L’époque sévérienne enfin, au premier tiers du IIIe siècle, est bien représentée par la luxuriance de pavements polychromes géométriques et figurés somptueux mais aussi par la présence de quelques tapis à la technique moins sûre. Ce groupe est depuis longtemps attesté à Besançon par quelques décors de sols polychromes à ornementation géométrique et florale, comme en témoignait déjà un dessin du XVIIIe siècle recueilli par Caylus, repris par H. Stern ; aujourd’hui, les belles mosaïques géométriques polychromes du Palais de Justice complètent cette série.

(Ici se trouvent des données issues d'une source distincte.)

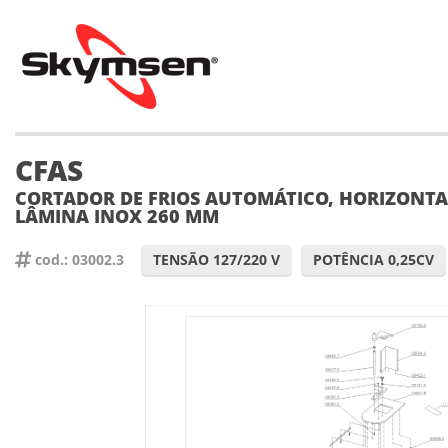
CFAS
CORTADOR DE FRIOS AUTOMÁTICO, HORIZONTA
LÂMINA INOX 260 MM
cod.: 03002.3
TENSÃO 127/220 V
POTÊNCIA 0,25CV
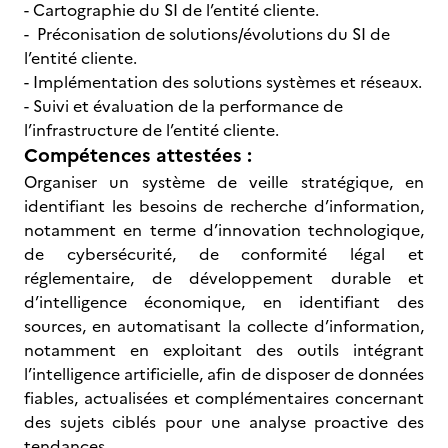
- Cartographie du SI de l’entité cliente.
- Préconisation de solutions/évolutions du SI de
l’entité cliente.
- Implémentation des solutions systèmes et réseaux.
- Suivi et évaluation de la performance de
l’infrastructure de l’entité cliente.
Compétences attestées :
Organiser un système de veille stratégique, en
identifiant les besoins de recherche d’information,
notamment en terme d’innovation technologique,
de cybersécurité, de conformité légal et
réglementaire, de développement durable et
d’intelligence économique, en identifiant des
sources, en automatisant la collecte d’information,
notamment en exploitant des outils intégrant
l’intelligence artificielle, afin de disposer de données
fiables, actualisées et complémentaires concernant
des sujets ciblés pour une analyse proactive des
tendances.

Mais surtout, le panneau figuré, – hélas très endommagé et dont le sujet demeurera toujours énigmatique, personnage d’acteur en costume, ou entité mythologique revêtue du long chitôn podèrès des acteurs, en tout cas présence à caractère dionysiaque ainsi désignée par le cratère –, montre qu’à cette époque encore les demeures de Besançon avaient su se doter d’œuvres mosaïstiques de tout premier ordre.

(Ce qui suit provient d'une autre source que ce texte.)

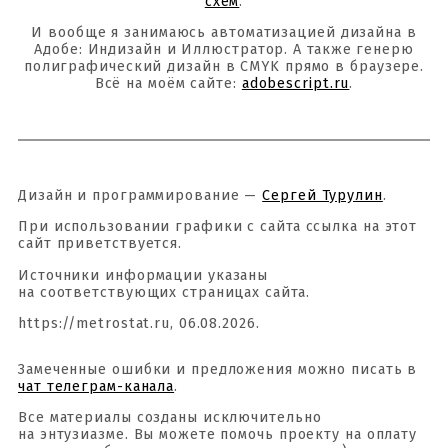
схем
.
И вообще я занимаюсь автоматизацией дизайна в
Адобе: Индизайн и Иллюстратор. А также генерю
полиграфический дизайн в CMYK прямо в браузере.
Всё на моём сайте:
adobescript.ru
.
Дизайн и программирование —
Сергей Турулин
.
При использовании графики с сайта ссылка на этот
сайт приветствуется.
Источники информации указаны
на соответствующих страницах сайта.
https://metrostat.ru, 06.08.2026.
Замеченные ошибки и предложения можно писать в
чат телеграм-канала
.
Все материалы созданы исключительно
на энтузиазме. Вы можете помочь проекту на оплату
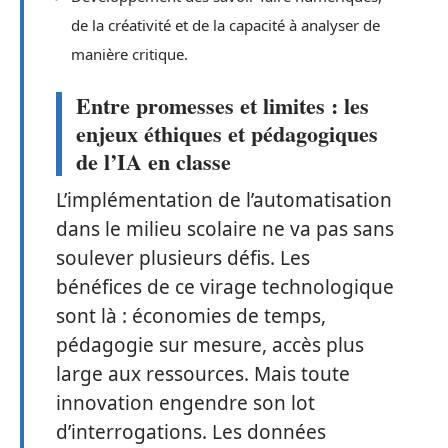
de la créativité et de la capacité à analyser de
manière critique.
Entre promesses et limites : les
enjeux éthiques et pédagogiques
de l’IA en classe
L’implémentation de l’automatisation
dans le milieu scolaire ne va pas sans
soulever plusieurs défis. Les
bénéfices de ce virage technologique
sont là : économies de temps,
pédagogie sur mesure, accès plus
large aux ressources. Mais toute
innovation engendre son lot
d’interrogations. Les données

C’est ainsi qu’à travers ses mosaïques se laisse entrevoir une cité gallo-romaine qui sut tenir son rang, parmi les premiers, à tous les principaux moments du Haut Empire, sous les Julio-Claudiens comme sous les Sévères, en passant par les Flaviens et les Antonins et qui se montra, à toute époque, profondément ouverte à la romanité, à ses techniques, à ses décors et, comme le prouvent les nouvelles images, à ses contenus esthétiques, culturels et sans doute aussi religieux.
Texte issu du catalogue "De Vesontio à Besançon"
[1] Recueil général des mosaïques de la Gaule, I, Province de Belgique, 3, Partie Sud, Paris, C.N.R.S., 1963 (Xe supplément à Gallia), numéros 263 à 310 (certains renvoient à plus d’un pavement) et planches I à XXIV.